It's completely mutated to a new topic.


----------



## Jason (Jan 12, 2008)

Actually Shawn I was talking to Chris about this the other day. I think he is looking into it. Whe he isn't ya know blowing shit up for the goverment


----------



## Zepp88 (Jan 12, 2008)

Jason said:


> Actually Shawn I was talking to Chris about this the other day> I think he is looking into it. Whe he sin't ay know blowing shit up for the goverment



So, this is currently being handled?

I think the current thread mutation shall continue??


----------



## Jason (Jan 12, 2008)

:confirmedtruckin:  Yeah Chris wasn't even aware of it  Drew neither.. Apparently they type fucking stories to each other in pm's


----------



## Zepp88 (Jan 12, 2008)

Jason said:


> :confirmedtruckin:  Yeah Chris wasn't even aware of it  Drew neither.. Apparently they type fucking stories to each other in pm's



Banter


----------



## Shawn (Jan 12, 2008)

Jason said:


> Actually Shawn I was talking to Chris about this the other day. I think he is looking into it. Whe he isn't ya know blowing shit up for the goverment



Cool.


----------



## Stitch (Jan 12, 2008)

Jason said:


> :confirmedtruckin:  Yeah Chris wasn't even aware of it  Drew neither.. Apparently they type fucking stories to each other in pm's



Its not the stories, its all the kisses at the end that takes the time in their correspondence.


----------



## ZeroSignal (Jan 12, 2008)

Stitch said:


> Its not the stories, its all the kisses at the end that takes the time in their correspondence.

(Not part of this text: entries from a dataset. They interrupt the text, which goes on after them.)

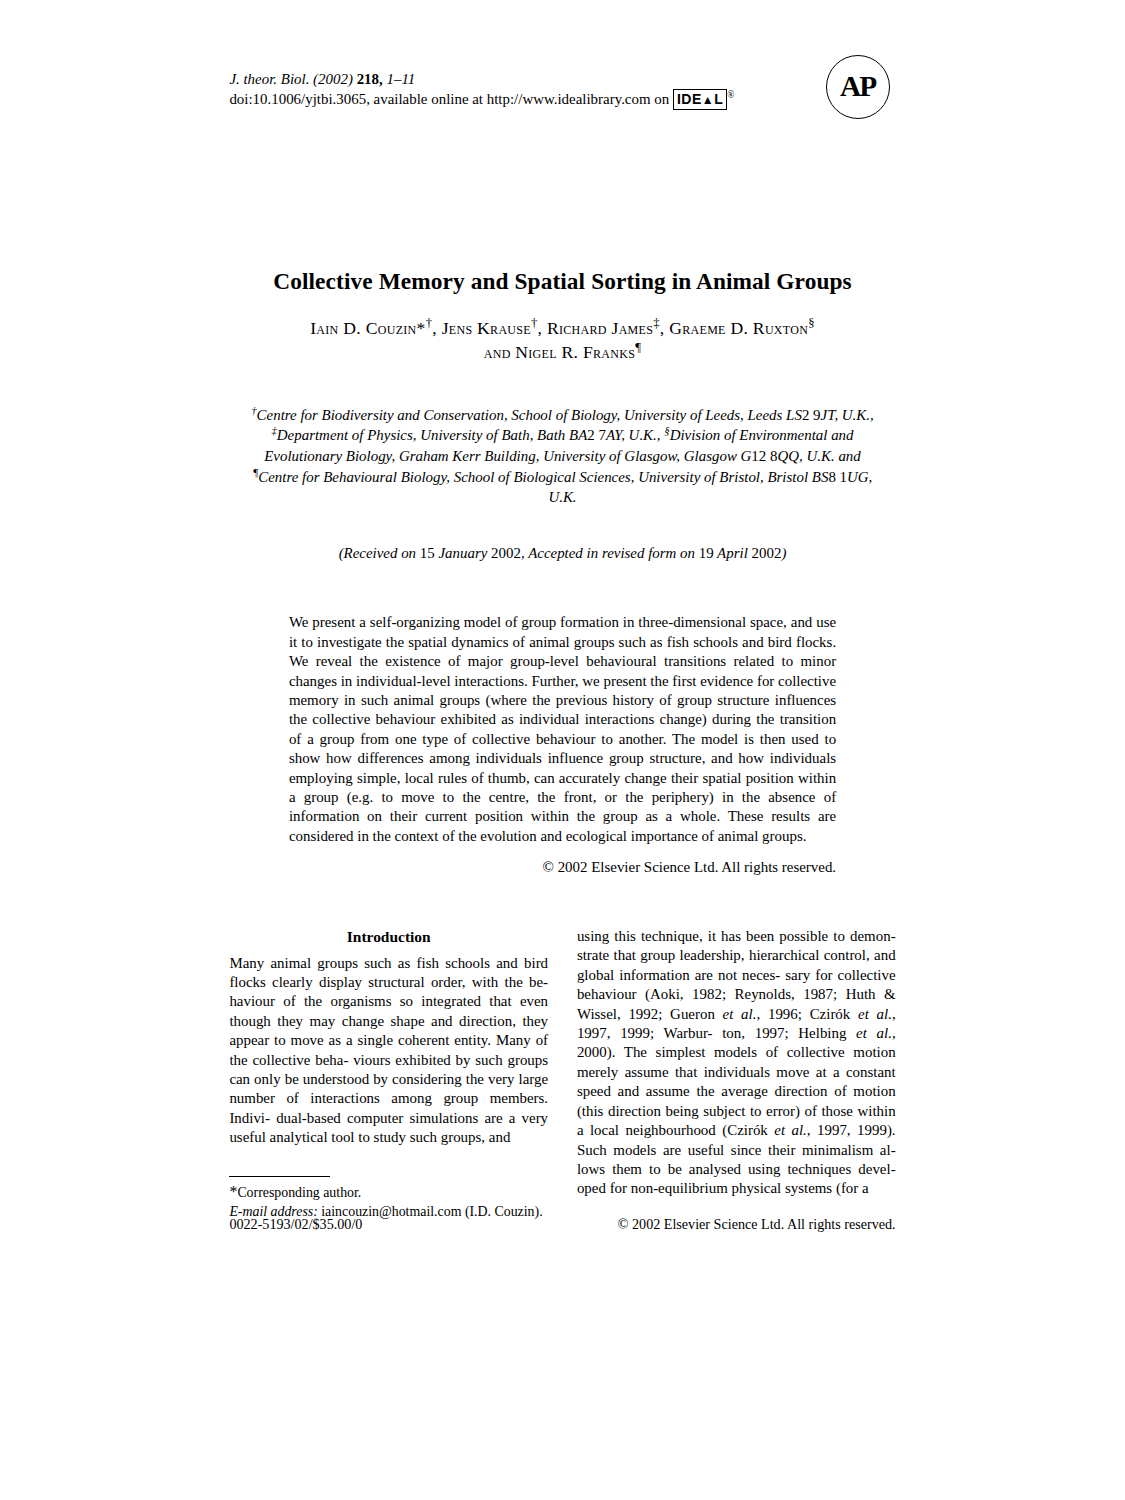J. theor. Biol. (2002) 218, 1–11
doi:10.1006/yjtbi.3065, available online at http://www.idealibrary.com on IDE▲L®
AP
Collective Memory and Spatial Sorting in Animal Groups
Iain D. Couzin*†, Jens Krause†, Richard James‡, Graeme D. Ruxton§ and Nigel R. Franks¶
†Centre for Biodiversity and Conservation, School of Biology, University of Leeds, Leeds LS2 9 JT, U.K., ‡Department of Physics, University of Bath, Bath BA2 7 AY, U.K., §Division of Environmental and Evolutionary Biology, Graham Kerr Building, University of Glasgow, Glasgow G12 8 QQ, U.K. and ¶Centre for Behavioural Biology, School of Biological Sciences, University of Bristol, Bristol BS8 1 UG, U.K.
(Received on 15 January 2002, Accepted in revised form on 19 April 2002)
We present a self-organizing model of group formation in three-dimensional space, and use it to investigate the spatial dynamics of animal groups such as fish schools and bird flocks. We reveal the existence of major group-level behavioural transitions related to minor changes in individual-level interactions. Further, we present the first evidence for collective memory in such animal groups (where the previous history of group structure influences the collective behaviour exhibited as individual interactions change) during the transition of a group from one type of collective behaviour to another. The model is then used to show how differences among individuals influence group structure, and how individuals employing simple, local rules of thumb, can accurately change their spatial position within a group (e.g. to move to the centre, the front, or the periphery) in the absence of information on their current position within the group as a whole. These results are considered in the context of the evolution and ecological importance of animal groups.
© 2002 Elsevier Science Ltd. All rights reserved.
Introduction
Many animal groups such as fish schools and bird flocks clearly display structural order, with the behaviour of the organisms so integrated that even though they may change shape and direction, they appear to move as a single coherent entity. Many of the collective beha- viours exhibited by such groups can only be understood by considering the very large number of interactions among group members. Indivi- dual-based computer simulations are a very useful analytical tool to study such groups, and
*Corresponding author.
E-mail address: iaincouzin@hotmail.com (I.D. Couzin).
using this technique, it has been possible to demonstrate that group leadership, hierarchical control, and global information are not neces- sary for collective behaviour (Aoki, 1982; Reynolds, 1987; Huth & Wissel, 1992; Gueron et al., 1996; Czirók et al., 1997, 1999; Warbur- ton, 1997; Helbing et al., 2000). The simplest models of collective motion merely assume that individuals move at a constant speed and assume the average direction of motion (this direction being subject to error) of those within a local neighbourhood (Czirók et al., 1997, 1999). Such models are useful since their minimalism allows them to be analysed using techniques developed for non-equilibrium physical systems (for a
0022-5193/02/$35.00/0
© 2002 Elsevier Science Ltd. All rights reserved.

 Personal experience perhaps?


----------



## Stitch (Jan 12, 2008)

Come on. Why do you think Drew wants my PM so bad? Its because he knows it'll make him feel all warm inside when he reads it!


----------



## Chris (Jan 12, 2008)

Fuck that, everyone knows I avoid my PM box like the plague.


----------



## Chris (Jan 12, 2008)

Kicked down to 15sec, btw.


----------



## Chris (Jan 12, 2008)

Shawn said:


> Could you imagine how long it would take Chris to reply to all his pms?



Only 349 unread right now! 



> Welcome, Chris
> Messages: 349 / 2830


----------



## Zepp88 (Jan 12, 2008)

Chris said:


> Kicked down to 15sec, btw.


----------



## ShawnFjellstad (Jan 12, 2008)

Chris said:


> Kicked down to 15sec, btw.



thanks duder. 
that will make things a lot faster.


----------



## Scott (Jan 12, 2008)

I don't think i've ever had more than 2 unread PM's at a time.


Man, that was an awesome day...


----------



## Shawn (Jan 13, 2008)

Chris said:


> Kicked down to 15sec, btw.





Thanks, Chris!


----------